People care about issues and they’re going to fight for them. There’s nothing wrong with that at all, but over the next two years anyone fighting over the best plan for raising the minimum wage or paying for free college is engaged in a battle that has nothing whatsoever to do with building the biggest possible movement against Trump.

If this country has anything left worth saving, we’ll run Trump out of office on a rail long before Election Day in 2020. Maybe we’ll be fighting the smoking husk of a Pence administration by then. Either way, we should have the opportunity to bring together a much bigger coalition than anything we’ve seen since FDR was in office.  But we’ll need someone who is seen as acceptable by a large number of people who do not consider themselves on the left in any ordinary sense.

One thing the success of Trump’s campaign has shown us is that ideology is overrated as a political vote-getter, as is the idea that candidates can’t violate taboos. That doesn’t mean that ideas don’t matter, but it does mean that it makes little sense to say that our choice is between progressivism and centrism.  There’s nothing inherently centrist about running an inclusive non-ideological campaign.  There are plenty of non-threatening progressive ideas that the vast majority of citizens can agree with, whether they’re concerned about the climate or gun violence or the health of their local economy.

Taibbi summed up his argument this way:

Something as dangerous as Trumpism isn’t going to be defeated by catch-phrases and political marketing tricks. The best bet is big ideas, and no matter what the talking heads on cable say, moving to the center — again — probably won’t cut it.

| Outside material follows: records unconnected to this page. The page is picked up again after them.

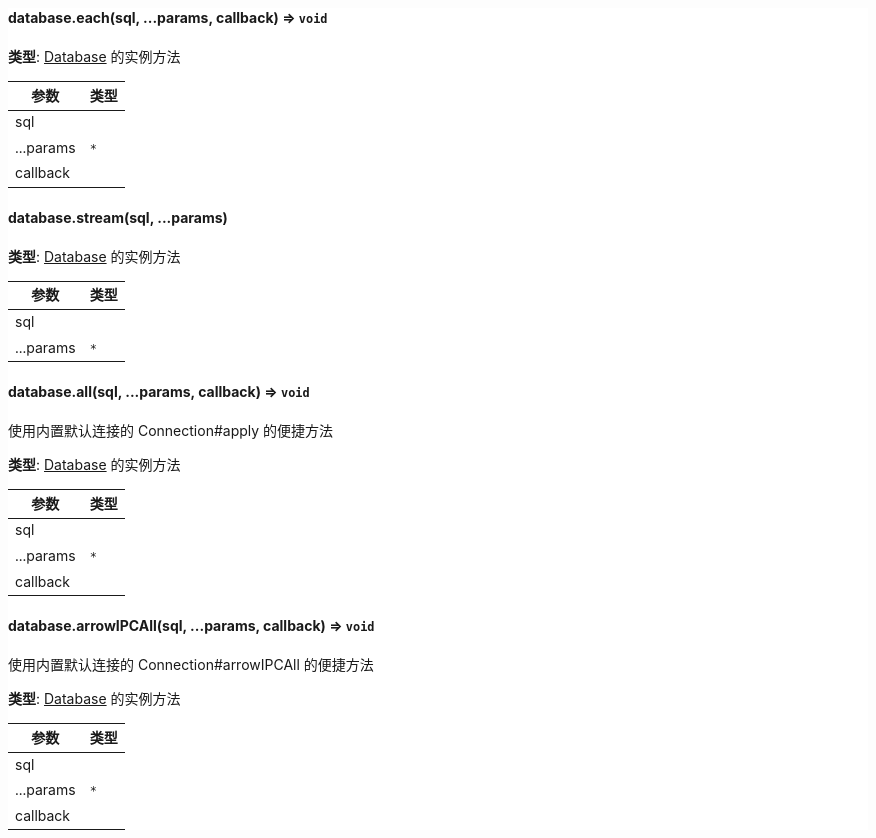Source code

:<a name="module_duckdb..Database+each"></a>

#### database.each(sql, ...params, callback) ⇒ <code>void</code>

**类型**: [Database](#module_duckdb..Database) 的实例方法  

| 参数 | 类型 |
| --- | --- |
| sql |  |
| ...params | <code>\*</code> |
| callback |  |

<a name="module_duckdb..Database+stream"></a>

#### database.stream(sql, ...params)

**类型**: [Database](#module_duckdb..Database) 的实例方法  

| 参数 | 类型 |
| --- | --- |
| sql |  |
| ...params | <code>\*</code> |

<a name="module_duckdb..Database+all"></a>

#### database.all(sql, ...params, callback) ⇒ <code>void</code>

使用内置默认连接的 Connection#apply 的便捷方法

**类型**: [Database](#module_duckdb..Database) 的实例方法  

| 参数 | 类型 |
| --- | --- |
| sql |  |
| ...params | <code>\*</code> |
| callback |  |

<a name="module_duckdb..Database+arrowIPCAll"></a>

#### database.arrowIPCAll(sql, ...params, callback) ⇒ <code>void</code>

使用内置默认连接的 Connection#arrowIPCAll 的便捷方法

**类型**: [Database](#module_duckdb..Database) 的实例方法  

| 参数 | 类型 |
| --- | --- |
| sql |  |
| ...params | <code>\*</code> |
| callback |  |
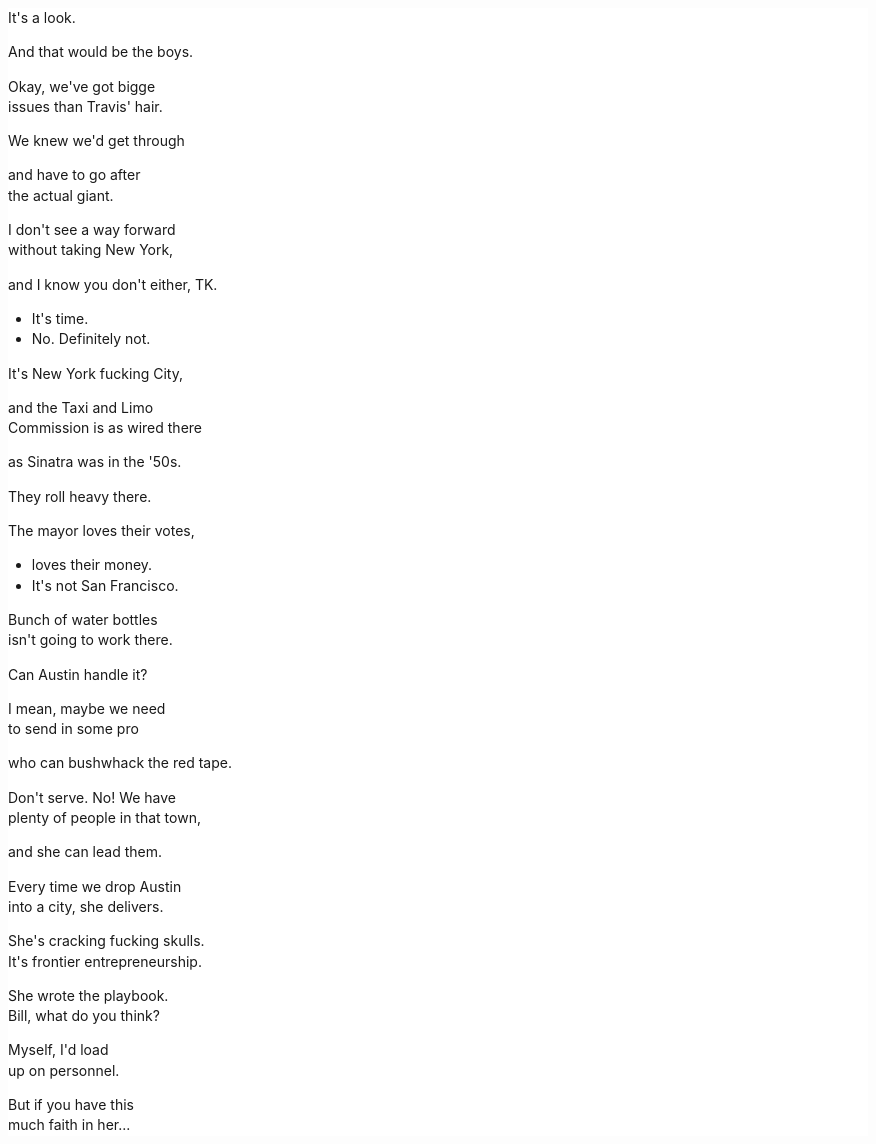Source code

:It's a look.  
  
And that would be the boys.  
  
Okay, we've got bigge  
issues than Travis' hair.  
  
We knew we'd get through  
  
and have to go after  
the actual giant.  
  
I don't see a way forward  
without taking New York,  
  
and I know you don't either, TK.  
  
- It's time.  
- No. Definitely not.  
  
It's New York fucking City,  
  
and the Taxi and Limo  
Commission is as wired there  
  
as Sinatra was in the '50s.  
  
They roll heavy there.  
  
The mayor loves their votes,  
  
- loves their money.  
- It's not San Francisco.  
  
Bunch of water bottles  
isn't going to work there.  
  
Can Austin handle it?  
  
I mean, maybe we need  
to send in some pro  
  
who can bushwhack the red tape.  
  
Don't serve. No! We have  
plenty of people in that town,  
  
and she can lead them.  
  
Every time we drop Austin  
into a city, she delivers.  
  
She's cracking fucking skulls.  
It's frontier entrepreneurship.  
  
She wrote the playbook.  
Bill, what do you think?  
  
Myself, I'd load  
up on personnel.  
  
But if you have this  
much faith in her...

I think that’s all wrong. On the cynical front, it’s hard to see how anyone could see the success of Trump as anything but catch-phrases and marketing, so the most obvious answer is to do a better job of it than he does. On a more serious front, the only big idea that matters is that something has gone desperately wrong and it needs to be corrected. People agree on that and not much else. The job is to collect those people from wherever we can, and a lot of those people are in the center or even to the right-of-center. That doesn’t mean that the Democrats should all become Blue Dogs. The Blue Dogs went nearly extinct for a reason. But it means that the winning approach isn’t going to be to find the candidate who warms the hearts of the most ardent progressives with a language that appeals only to them.

The times call for a unifying leader, and if they understand what’s wrong with Trumpism then they’ll be someone we can trust to get the job done. If they get the message right, they can probably be as progressive as they want to be.